* _Description of the task_
The answer is the full set of records below, transcribed exactly.

BEGIN Information shown

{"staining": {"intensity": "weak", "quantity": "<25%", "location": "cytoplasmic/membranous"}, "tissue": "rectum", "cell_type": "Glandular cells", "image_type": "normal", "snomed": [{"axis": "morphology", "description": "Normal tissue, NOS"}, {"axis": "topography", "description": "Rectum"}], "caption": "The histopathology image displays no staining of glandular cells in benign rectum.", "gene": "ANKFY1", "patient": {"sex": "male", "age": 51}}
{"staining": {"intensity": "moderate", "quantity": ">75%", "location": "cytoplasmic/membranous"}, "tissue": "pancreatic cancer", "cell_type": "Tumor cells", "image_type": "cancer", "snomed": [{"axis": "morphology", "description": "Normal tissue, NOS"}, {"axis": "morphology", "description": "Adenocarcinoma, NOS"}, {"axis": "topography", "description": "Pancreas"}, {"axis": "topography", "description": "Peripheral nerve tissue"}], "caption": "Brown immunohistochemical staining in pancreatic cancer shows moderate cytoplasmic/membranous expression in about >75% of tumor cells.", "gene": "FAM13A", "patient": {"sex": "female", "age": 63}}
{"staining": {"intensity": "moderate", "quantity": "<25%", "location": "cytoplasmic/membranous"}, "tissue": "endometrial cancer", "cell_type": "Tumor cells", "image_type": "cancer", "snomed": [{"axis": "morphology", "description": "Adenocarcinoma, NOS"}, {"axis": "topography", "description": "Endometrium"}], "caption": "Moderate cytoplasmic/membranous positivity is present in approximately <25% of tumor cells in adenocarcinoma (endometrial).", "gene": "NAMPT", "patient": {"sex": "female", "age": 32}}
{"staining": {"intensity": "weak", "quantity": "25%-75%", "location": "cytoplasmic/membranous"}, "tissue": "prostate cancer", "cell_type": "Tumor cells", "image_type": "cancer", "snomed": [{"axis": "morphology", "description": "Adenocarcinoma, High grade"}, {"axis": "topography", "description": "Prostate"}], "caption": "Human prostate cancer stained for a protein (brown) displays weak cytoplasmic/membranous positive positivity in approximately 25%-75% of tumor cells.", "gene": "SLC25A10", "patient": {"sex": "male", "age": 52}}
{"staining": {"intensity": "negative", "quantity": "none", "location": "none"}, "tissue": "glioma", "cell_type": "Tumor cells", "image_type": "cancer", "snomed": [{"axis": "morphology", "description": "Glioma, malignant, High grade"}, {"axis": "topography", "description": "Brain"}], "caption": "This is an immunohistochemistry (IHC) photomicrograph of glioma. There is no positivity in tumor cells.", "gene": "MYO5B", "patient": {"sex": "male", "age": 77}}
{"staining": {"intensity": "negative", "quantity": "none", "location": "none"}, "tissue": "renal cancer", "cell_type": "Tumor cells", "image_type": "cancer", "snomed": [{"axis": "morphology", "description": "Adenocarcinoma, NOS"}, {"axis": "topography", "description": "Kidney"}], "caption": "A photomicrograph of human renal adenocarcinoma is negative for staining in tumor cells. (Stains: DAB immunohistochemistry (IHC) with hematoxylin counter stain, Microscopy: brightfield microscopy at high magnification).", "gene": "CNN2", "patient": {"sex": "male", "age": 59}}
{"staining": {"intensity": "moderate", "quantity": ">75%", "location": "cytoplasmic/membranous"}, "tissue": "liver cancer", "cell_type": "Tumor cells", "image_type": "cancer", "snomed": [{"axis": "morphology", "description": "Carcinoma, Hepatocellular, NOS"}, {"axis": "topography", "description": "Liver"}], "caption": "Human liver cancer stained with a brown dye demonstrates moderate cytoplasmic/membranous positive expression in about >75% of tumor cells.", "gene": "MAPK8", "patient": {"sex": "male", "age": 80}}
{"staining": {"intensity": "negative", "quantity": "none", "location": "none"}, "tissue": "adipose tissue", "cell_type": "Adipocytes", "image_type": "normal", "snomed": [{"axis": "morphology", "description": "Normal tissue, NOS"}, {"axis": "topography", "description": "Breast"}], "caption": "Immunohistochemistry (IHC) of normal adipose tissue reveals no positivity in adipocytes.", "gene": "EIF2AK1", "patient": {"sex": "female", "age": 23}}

END Information shown

* _Output below_
{"staining": {"intensity": "weak", "quantity": "<25%", "location": "cytoplasmic/membranous"}, "tissue": "rectum", "cell_type": "Glandular cells", "image_type": "normal", "snomed": [{"axis": "morphology", "description": "Normal tissue, NOS"}, {"axis": "topography", "description": "Rectum"}], "caption": "The histopathology image displays no staining of glandular cells in benign rectum.", "gene": "ANKFY1", "patient": {"sex": "male", "age": 51}}
{"staining": {"intensity": "moderate", "quantity": ">75%", "location": "cytoplasmic/membranous"}, "tissue": "pancreatic cancer", "cell_type": "Tumor cells", "image_type": "cancer", "snomed": [{"axis": "morphology", "description": "Normal tissue, NOS"}, {"axis": "morphology", "description": "Adenocarcinoma, NOS"}, {"axis": "topography", "description": "Pancreas"}, {"axis": "topography", "description": "Peripheral nerve tissue"}], "caption": "Brown immunohistochemical staining in pancreatic cancer shows moderate cytoplasmic/membranous expression in about >75% of tumor cells.", "gene": "FAM13A", "patient": {"sex": "female", "age": 63}}
{"staining": {"intensity": "moderate", "quantity": "<25%", "location": "cytoplasmic/membranous"}, "tissue": "endometrial cancer", "cell_type": "Tumor cells", "image_type": "cancer", "snomed": [{"axis": "morphology", "description": "Adenocarcinoma, NOS"}, {"axis": "topography", "description": "Endometrium"}], "caption": "Moderate cytoplasmic/membranous positivity is present in approximately <25% of tumor cells in adenocarcinoma (endometrial).", "gene": "NAMPT", "patient": {"sex": "female", "age": 32}}
{"staining": {"intensity": "weak", "quantity": "25%-75%", "location": "cytoplasmic/membranous"}, "tissue": "prostate cancer", "cell_type": "Tumor cells", "image_type": "cancer", "snomed": [{"axis": "morphology", "description": "Adenocarcinoma, High grade"}, {"axis": "topography", "description": "Prostate"}], "caption": "Human prostate cancer stained for a protein (brown) displays weak cytoplasmic/membranous positive positivity in approximately 25%-75% of tumor cells.", "gene": "SLC25A10", "patient": {"sex": "male", "age": 52}}
{"staining": {"intensity": "negative", "quantity": "none", "location": "none"}, "tissue": "glioma", "cell_type": "Tumor cells", "image_type": "cancer", "snomed": [{"axis": "morphology", "description": "Glioma, malignant, High grade"}, {"axis": "topography", "description": "Brain"}], "caption": "This is an immunohistochemistry (IHC) photomicrograph of glioma. There is no positivity in tumor cells.", "gene": "MYO5B", "patient": {"sex": "male", "age": 77}}
{"staining": {"intensity": "negative", "quantity": "none", "location": "none"}, "tissue": "renal cancer", "cell_type": "Tumor cells", "image_type": "cancer", "snomed": [{"axis": "morphology", "description": "Adenocarcinoma, NOS"}, {"axis": "topography", "description": "Kidney"}], "caption": "A photomicrograph of human renal adenocarcinoma is negative for staining in tumor cells. (Stains: DAB immunohistochemistry (IHC) with hematoxylin counter stain, Microscopy: brightfield microscopy at high magnification).", "gene": "CNN2", "patient": {"sex": "male", "age": 59}}
{"staining": {"intensity": "moderate", "quantity": ">75%", "location": "cytoplasmic/membranous"}, "tissue": "liver cancer", "cell_type": "Tumor cells", "image_type": "cancer", "snomed": [{"axis": "morphology", "description": "Carcinoma, Hepatocellular, NOS"}, {"axis": "topography", "description": "Liver"}], "caption": "Human liver cancer stained with a brown dye demonstrates moderate cytoplasmic/membranous positive expression in about >75% of tumor cells.", "gene": "MAPK8", "patient": {"sex": "male", "age": 80}}
{"staining": {"intensity": "negative", "quantity": "none", "location": "none"}, "tissue": "adipose tissue", "cell_type": "Adipocytes", "image_type": "normal", "snomed": [{"axis": "morphology", "description": "Normal tissue, NOS"}, {"axis": "topography", "description": "Breast"}], "caption": "Immunohistochemistry (IHC) of normal adipose tissue reveals no positivity in adipocytes.", "gene": "EIF2AK1", "patient": {"sex": "female", "age": 23}}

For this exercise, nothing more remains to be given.